The Consumers Objectives, Needs and Buying Process

This step relates to marketing research with final consumers and intermediaries to gain insights about the perfect distribution systems from the consumers point of view. The high cost of marketing research means that the kind of research that should be done depends on each company and their

objectives; but it is very important to build customer-driven distribution systems (Stern et al., 1996). According to Gattorna & Walters (1996), several methods are available to measure consumer satisfaction. First, in a design stage, it is important to establish the service and product expectations held by consumers. For this stage, a qualitative phase to generate a list of relevant service and product attributes based upon customer experience is interesting. This list will be used for the design of a questionnaire to be used in the quantitative phase. All the functions and lists used in step 3.2 can be used here to facilitate the understanding of consumer needs. Marketing research books (Malhotra, 1996; Hair et al., 1995; Aaker & Day, 1982) provide sufficient information and techniques. The buying process of clients and consumers must be considered and analyzed.

Channels Management
The last step of the process is the management of the relationships. The literature on channel management is vast and it suggest several techniques and management skills. Only some aspects relating to building successful partnerships and trust, something of fundamental importance, will be highlighted here. The suggestion is to use references and tools of the relationship marketing, commitment and trust theory to help channels management (Morgan & Hunt, 1994). The physical process and logistics should also be strongly considered. Motivation of the members is an important task that the company should address, and Rosenbloom (1999) provides a list of common motivation techniques that could be used by the company. There is extensive literature on trust and trust development in transactions, and these works are useful at this step. A good starting point is the research done by Doney & Cannon (1997), which stresses several contributions of the literature. Kozak and Cohen (1997) bring a list of statements for companies to use to achieve the level of trust and commitment with suppliers, which can be adapted in this case to distributors.

Final Comments
Finally, this Distribution Channels Planning Process should be done frequently, to effectively address competitive advantages. The first time it is completed, the process will be time and money consuming, mainly for the companies that are starting from zero.
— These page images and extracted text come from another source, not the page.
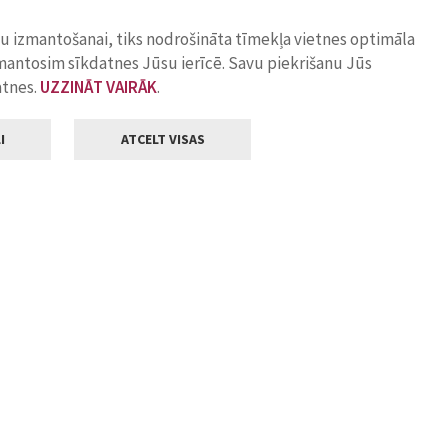
ņu izmantošanai, tiks nodrošināta tīmekļa vietnes optimāla
zmantosim sīkdatnes Jūsu ierīcē. Savu piekrišanu Jūs
atnes.
UZZINĀT VAIRĀK
.
I
ATCELT VISAS
Klientu apkalpošana
ilsētas pašvaldība
Darba laiks
, Jelgava, LV-3001
Pirmdienās
8.00 - 18.00
Otrdienās
8.00 - 17.00
22
Trešdienās
8.00 - 17.00
va.lv
Ceturtdienās
8.00 - 17.00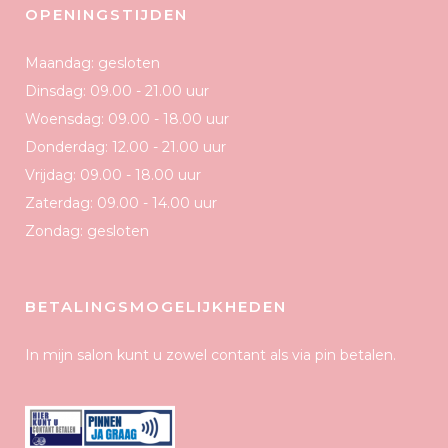
OPENINGSTIJDEN
Maandag: gesloten
Dinsdag: 09.00 - 21.00 uur
Woensdag: 09.00 - 18.00 uur
Donderdag: 12.00 - 21.00 uur
Vrijdag: 09.00 - 18.00 uur
Zaterdag: 09.00 - 14.00 uur
Zondag: gesloten
BETALINGSMOGELIJKHEDEN
In mijn salon kunt u zowel contant als via pin betalen.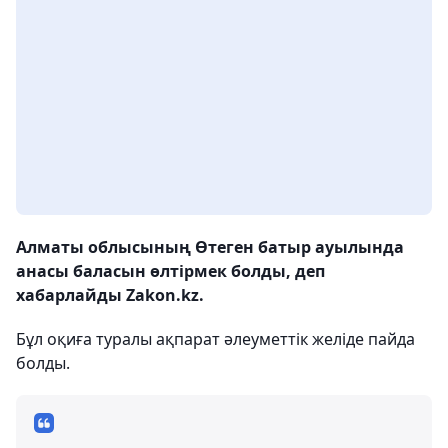
Алматы облысының Өтеген батыр ауылында
анасы баласын өлтірмек болды, деп
хабарлайды Zakon.kz.
Бұл оқиға туралы ақпарат әлеуметтік желіде пайда
болды.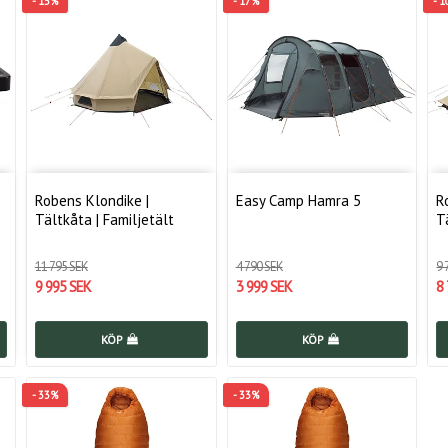
- 15%
- 17%
- 
Robens Klondike |
Easy Camp Hamra 5
R
Tältkåta | Familjetält
T
11 795 SEK
4 790 SEK
9 
9 995 SEK
3 999 SEK
8
KÖP
KÖP
- 33%
- 33%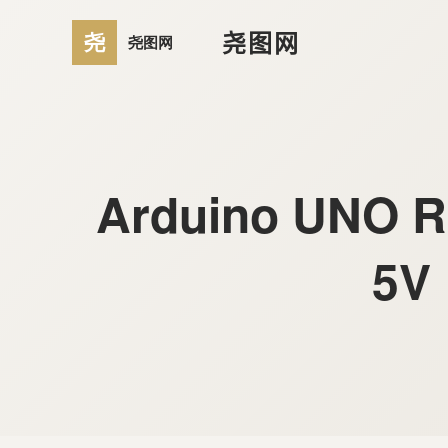
尧图网
Arduino UN
5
However, once the process is done, the following analyses will be easier, because data are more organized and easily available, the knowledge of the planning process is known by the company and further decisions will consider what is new in the environment. At this moment, we can say that the model is applicable, but not that it produces positive results in terms of measures taken by companies, because it has not been tested yet. The process is currently being used for a food company, and the results (to see if the sequence [model] is useful) will be presented later. Of course not all companies will complete all the steps presented here; some of the channels will not be available (retailers, for instance), and for a company with several products, the analysis is more difficult, but extremely important due to the fact that distribution channels provide competitive advantage.